Instructions for the task: In the data below, the answer is the run of lines from the line containing "este personaje, el" through the line containing "de dos meses.", both included; print it exactly and nothing else.

Records excerpted from a collection:
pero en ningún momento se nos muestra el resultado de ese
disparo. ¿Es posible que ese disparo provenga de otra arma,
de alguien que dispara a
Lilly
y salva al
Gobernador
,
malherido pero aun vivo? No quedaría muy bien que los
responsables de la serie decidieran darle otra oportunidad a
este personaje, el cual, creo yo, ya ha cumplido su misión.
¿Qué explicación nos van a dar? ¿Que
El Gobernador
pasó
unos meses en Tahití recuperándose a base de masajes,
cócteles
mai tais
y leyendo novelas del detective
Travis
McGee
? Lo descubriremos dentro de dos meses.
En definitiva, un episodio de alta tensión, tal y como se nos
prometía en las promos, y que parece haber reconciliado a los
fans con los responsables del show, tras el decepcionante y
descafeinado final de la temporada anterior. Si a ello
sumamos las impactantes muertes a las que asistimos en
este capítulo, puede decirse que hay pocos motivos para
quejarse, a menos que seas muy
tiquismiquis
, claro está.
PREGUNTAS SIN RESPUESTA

...

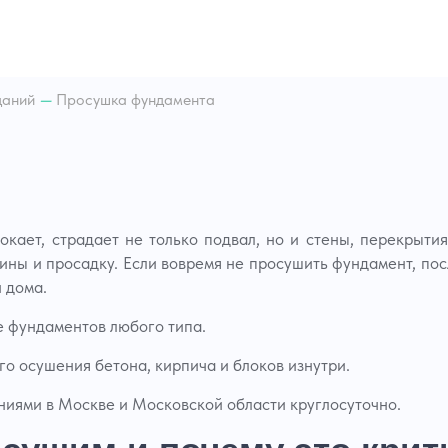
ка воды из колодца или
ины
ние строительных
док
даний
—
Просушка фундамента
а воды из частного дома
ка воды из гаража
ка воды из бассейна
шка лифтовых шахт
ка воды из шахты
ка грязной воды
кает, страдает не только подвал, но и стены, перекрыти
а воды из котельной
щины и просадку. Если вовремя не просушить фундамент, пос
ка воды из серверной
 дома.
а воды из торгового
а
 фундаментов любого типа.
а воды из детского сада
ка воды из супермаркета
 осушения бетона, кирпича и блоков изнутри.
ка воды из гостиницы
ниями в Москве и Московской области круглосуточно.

Answer to the exercise:
este personaje, el cual, creo yo, ya ha cumplido su misión.
¿Qué explicación nos van a dar? ¿Que
El Gobernador
pasó
unos meses en Tahití recuperándose a base de masajes,
cócteles
mai tais
y leyendo novelas del detective
Travis
McGee
? Lo descubriremos dentro de dos meses.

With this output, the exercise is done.